• **Exercise aim**
Reproduce every line of the entries below word for word, from the first line to the last.
--
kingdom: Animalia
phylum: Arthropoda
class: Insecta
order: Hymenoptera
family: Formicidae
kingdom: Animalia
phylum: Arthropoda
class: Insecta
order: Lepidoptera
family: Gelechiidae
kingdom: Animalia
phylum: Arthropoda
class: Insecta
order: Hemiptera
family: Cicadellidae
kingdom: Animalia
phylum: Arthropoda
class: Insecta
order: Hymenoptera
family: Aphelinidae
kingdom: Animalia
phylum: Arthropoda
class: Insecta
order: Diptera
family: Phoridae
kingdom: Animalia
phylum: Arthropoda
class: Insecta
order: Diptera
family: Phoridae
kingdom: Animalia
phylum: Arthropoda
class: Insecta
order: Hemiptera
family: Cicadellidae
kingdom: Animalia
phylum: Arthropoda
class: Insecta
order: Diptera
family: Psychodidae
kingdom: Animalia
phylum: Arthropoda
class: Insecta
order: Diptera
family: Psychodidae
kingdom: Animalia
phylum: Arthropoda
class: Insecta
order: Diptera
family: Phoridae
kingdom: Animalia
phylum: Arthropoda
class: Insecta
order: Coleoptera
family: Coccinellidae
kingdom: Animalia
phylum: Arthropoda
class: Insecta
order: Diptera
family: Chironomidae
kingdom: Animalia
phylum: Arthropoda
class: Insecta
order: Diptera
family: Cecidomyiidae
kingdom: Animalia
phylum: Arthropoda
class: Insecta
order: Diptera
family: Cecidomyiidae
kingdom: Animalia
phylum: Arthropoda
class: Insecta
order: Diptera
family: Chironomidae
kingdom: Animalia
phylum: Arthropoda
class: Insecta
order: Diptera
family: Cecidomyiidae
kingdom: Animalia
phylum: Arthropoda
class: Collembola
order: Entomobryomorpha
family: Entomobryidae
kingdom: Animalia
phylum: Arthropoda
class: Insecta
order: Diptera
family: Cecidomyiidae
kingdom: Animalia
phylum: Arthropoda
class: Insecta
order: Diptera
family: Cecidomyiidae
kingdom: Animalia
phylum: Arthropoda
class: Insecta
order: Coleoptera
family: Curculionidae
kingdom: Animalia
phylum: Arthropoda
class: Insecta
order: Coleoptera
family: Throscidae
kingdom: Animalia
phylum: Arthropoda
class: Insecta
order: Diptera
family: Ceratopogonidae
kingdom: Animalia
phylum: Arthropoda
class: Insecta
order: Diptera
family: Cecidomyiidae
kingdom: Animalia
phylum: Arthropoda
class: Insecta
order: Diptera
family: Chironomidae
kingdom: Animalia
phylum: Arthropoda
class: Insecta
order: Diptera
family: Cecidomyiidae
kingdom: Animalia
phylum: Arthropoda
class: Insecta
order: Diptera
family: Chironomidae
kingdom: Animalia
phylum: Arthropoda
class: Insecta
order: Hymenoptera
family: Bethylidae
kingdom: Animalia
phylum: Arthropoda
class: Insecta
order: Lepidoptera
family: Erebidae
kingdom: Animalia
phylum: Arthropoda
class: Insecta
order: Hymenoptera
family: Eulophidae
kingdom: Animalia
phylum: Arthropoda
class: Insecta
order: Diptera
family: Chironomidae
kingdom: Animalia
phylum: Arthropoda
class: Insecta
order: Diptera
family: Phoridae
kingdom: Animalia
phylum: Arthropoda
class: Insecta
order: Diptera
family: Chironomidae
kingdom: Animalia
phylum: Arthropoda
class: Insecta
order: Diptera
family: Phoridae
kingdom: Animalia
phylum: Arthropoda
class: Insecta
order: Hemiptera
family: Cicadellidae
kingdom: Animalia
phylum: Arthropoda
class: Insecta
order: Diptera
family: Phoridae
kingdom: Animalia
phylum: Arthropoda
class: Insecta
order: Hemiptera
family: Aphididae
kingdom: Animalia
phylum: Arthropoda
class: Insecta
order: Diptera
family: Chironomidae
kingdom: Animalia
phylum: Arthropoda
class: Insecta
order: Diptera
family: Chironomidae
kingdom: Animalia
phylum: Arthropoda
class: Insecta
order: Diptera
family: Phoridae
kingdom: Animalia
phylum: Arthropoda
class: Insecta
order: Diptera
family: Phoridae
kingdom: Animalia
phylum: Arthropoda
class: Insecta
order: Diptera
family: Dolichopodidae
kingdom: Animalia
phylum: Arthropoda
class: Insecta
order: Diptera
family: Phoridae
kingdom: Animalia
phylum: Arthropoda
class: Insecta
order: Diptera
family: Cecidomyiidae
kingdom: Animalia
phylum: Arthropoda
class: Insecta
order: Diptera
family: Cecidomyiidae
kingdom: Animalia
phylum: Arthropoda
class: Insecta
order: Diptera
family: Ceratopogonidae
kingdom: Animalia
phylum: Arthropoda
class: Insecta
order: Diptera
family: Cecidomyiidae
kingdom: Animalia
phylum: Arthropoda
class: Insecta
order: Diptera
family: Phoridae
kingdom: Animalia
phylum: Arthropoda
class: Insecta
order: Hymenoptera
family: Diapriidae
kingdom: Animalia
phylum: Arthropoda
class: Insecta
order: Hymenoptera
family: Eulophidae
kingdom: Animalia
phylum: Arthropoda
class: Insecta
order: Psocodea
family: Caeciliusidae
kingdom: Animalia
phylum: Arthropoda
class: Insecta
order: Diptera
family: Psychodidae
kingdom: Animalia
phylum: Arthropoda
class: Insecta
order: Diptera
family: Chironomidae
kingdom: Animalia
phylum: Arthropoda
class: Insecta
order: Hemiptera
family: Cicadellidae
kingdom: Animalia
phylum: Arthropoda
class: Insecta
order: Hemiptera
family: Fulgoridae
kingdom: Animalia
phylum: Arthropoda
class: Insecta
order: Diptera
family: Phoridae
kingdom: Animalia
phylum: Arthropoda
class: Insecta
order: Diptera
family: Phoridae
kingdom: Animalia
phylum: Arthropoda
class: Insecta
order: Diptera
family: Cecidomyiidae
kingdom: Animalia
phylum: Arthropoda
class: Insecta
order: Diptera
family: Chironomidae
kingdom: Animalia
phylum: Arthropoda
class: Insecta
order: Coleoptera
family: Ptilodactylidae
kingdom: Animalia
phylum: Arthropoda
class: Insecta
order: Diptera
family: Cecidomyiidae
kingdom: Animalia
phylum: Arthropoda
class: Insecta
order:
--
• **Answer to the task**
kingdom: Animalia
phylum: Arthropoda
class: Insecta
order: Hymenoptera
family: Formicidae
kingdom: Animalia
phylum: Arthropoda
class: Insecta
order: Lepidoptera
family: Gelechiidae
kingdom: Animalia
phylum: Arthropoda
class: Insecta
order: Hemiptera
family: Cicadellidae
kingdom: Animalia
phylum: Arthropoda
class: Insecta
order: Hymenoptera
family: Aphelinidae
kingdom: Animalia
phylum: Arthropoda
class: Insecta
order: Diptera
family: Phoridae
kingdom: Animalia
phylum: Arthropoda
class: Insecta
order: Diptera
family: Phoridae
kingdom: Animalia
phylum: Arthropoda
class: Insecta
order: Hemiptera
family: Cicadellidae
kingdom: Animalia
phylum: Arthropoda
class: Insecta
order: Diptera
family: Psychodidae
kingdom: Animalia
phylum: Arthropoda
class: Insecta
order: Diptera
family: Psychodidae
kingdom: Animalia
phylum: Arthropoda
class: Insecta
order: Diptera
family: Phoridae
kingdom: Animalia
phylum: Arthropoda
class: Insecta
order: Coleoptera
family: Coccinellidae
kingdom: Animalia
phylum: Arthropoda
class: Insecta
order: Diptera
family: Chironomidae
kingdom: Animalia
phylum: Arthropoda
class: Insecta
order: Diptera
family: Cecidomyiidae
kingdom: Animalia
phylum: Arthropoda
class: Insecta
order: Diptera
family: Cecidomyiidae
kingdom: Animalia
phylum: Arthropoda
class: Insecta
order: Diptera
family: Chironomidae
kingdom: Animalia
phylum: Arthropoda
class: Insecta
order: Diptera
family: Cecidomyiidae
kingdom: Animalia
phylum: Arthropoda
class: Collembola
order: Entomobryomorpha
family: Entomobryidae
kingdom: Animalia
phylum: Arthropoda
class: Insecta
order: Diptera
family: Cecidomyiidae
kingdom: Animalia
phylum: Arthropoda
class: Insecta
order: Diptera
family: Cecidomyiidae
kingdom: Animalia
phylum: Arthropoda
class: Insecta
order: Coleoptera
family: Curculionidae
kingdom: Animalia
phylum: Arthropoda
class: Insecta
order: Coleoptera
family: Throscidae
kingdom: Animalia
phylum: Arthropoda
class: Insecta
order: Diptera
family: Ceratopogonidae
kingdom: Animalia
phylum: Arthropoda
class: Insecta
order: Diptera
family: Cecidomyiidae
kingdom: Animalia
phylum: Arthropoda
class: Insecta
order: Diptera
family: Chironomidae
kingdom: Animalia
phylum: Arthropoda
class: Insecta
order: Diptera
family: Cecidomyiidae
kingdom: Animalia
phylum: Arthropoda
class: Insecta
order: Diptera
family: Chironomidae
kingdom: Animalia
phylum: Arthropoda
class: Insecta
order: Hymenoptera
family: Bethylidae
kingdom: Animalia
phylum: Arthropoda
class: Insecta
order: Lepidoptera
family: Erebidae
kingdom: Animalia
phylum: Arthropoda
class: Insecta
order: Hymenoptera
family: Eulophidae
kingdom: Animalia
phylum: Arthropoda
class: Insecta
order: Diptera
family: Chironomidae
kingdom: Animalia
phylum: Arthropoda
class: Insecta
order: Diptera
family: Phoridae
kingdom: Animalia
phylum: Arthropoda
class: Insecta
order: Diptera
family: Chironomidae
kingdom: Animalia
phylum: Arthropoda
class: Insecta
order: Diptera
family: Phoridae
kingdom: Animalia
phylum: Arthropoda
class: Insecta
order: Hemiptera
family: Cicadellidae
kingdom: Animalia
phylum: Arthropoda
class: Insecta
order: Diptera
family: Phoridae
kingdom: Animalia
phylum: Arthropoda
class: Insecta
order: Hemiptera
family: Aphididae
kingdom: Animalia
phylum: Arthropoda
class: Insecta
order: Diptera
family: Chironomidae
kingdom: Animalia
phylum: Arthropoda
class: Insecta
order: Diptera
family: Chironomidae
kingdom: Animalia
phylum: Arthropoda
class: Insecta
order: Diptera
family: Phoridae
kingdom: Animalia
phylum: Arthropoda
class: Insecta
order: Diptera
family: Phoridae
kingdom: Animalia
phylum: Arthropoda
class: Insecta
order: Diptera
family: Dolichopodidae
kingdom: Animalia
phylum: Arthropoda
class: Insecta
order: Diptera
family: Phoridae
kingdom: Animalia
phylum: Arthropoda
class: Insecta
order: Diptera
family: Cecidomyiidae
kingdom: Animalia
phylum: Arthropoda
class: Insecta
order: Diptera
family: Cecidomyiidae
kingdom: Animalia
phylum: Arthropoda
class: Insecta
order: Diptera
family: Ceratopogonidae
kingdom: Animalia
phylum: Arthropoda
class: Insecta
order: Diptera
family: Cecidomyiidae
kingdom: Animalia
phylum: Arthropoda
class: Insecta
order: Diptera
family: Phoridae
kingdom: Animalia
phylum: Arthropoda
class: Insecta
order: Hymenoptera
family: Diapriidae
kingdom: Animalia
phylum: Arthropoda
class: Insecta
order: Hymenoptera
family: Eulophidae
kingdom: Animalia
phylum: Arthropoda
class: Insecta
order: Psocodea
family: Caeciliusidae
kingdom: Animalia
phylum: Arthropoda
class: Insecta
order: Diptera
family: Psychodidae
kingdom: Animalia
phylum: Arthropoda
class: Insecta
order: Diptera
family: Chironomidae
kingdom: Animalia
phylum: Arthropoda
class: Insecta
order: Hemiptera
family: Cicadellidae
kingdom: Animalia
phylum: Arthropoda
class: Insecta
order: Hemiptera
family: Fulgoridae
kingdom: Animalia
phylum: Arthropoda
class: Insecta
order: Diptera
family: Phoridae
kingdom: Animalia
phylum: Arthropoda
class: Insecta
order: Diptera
family: Phoridae
kingdom: Animalia
phylum: Arthropoda
class: Insecta
order: Diptera
family: Cecidomyiidae
kingdom: Animalia
phylum: Arthropoda
class: Insecta
order: Diptera
family: Chironomidae
kingdom: Animalia
phylum: Arthropoda
class: Insecta
order: Coleoptera
family: Ptilodactylidae
kingdom: Animalia
phylum: Arthropoda
class: Insecta
order: Diptera
family: Cecidomyiidae
kingdom: Animalia
phylum: Arthropoda
class: Insecta
order:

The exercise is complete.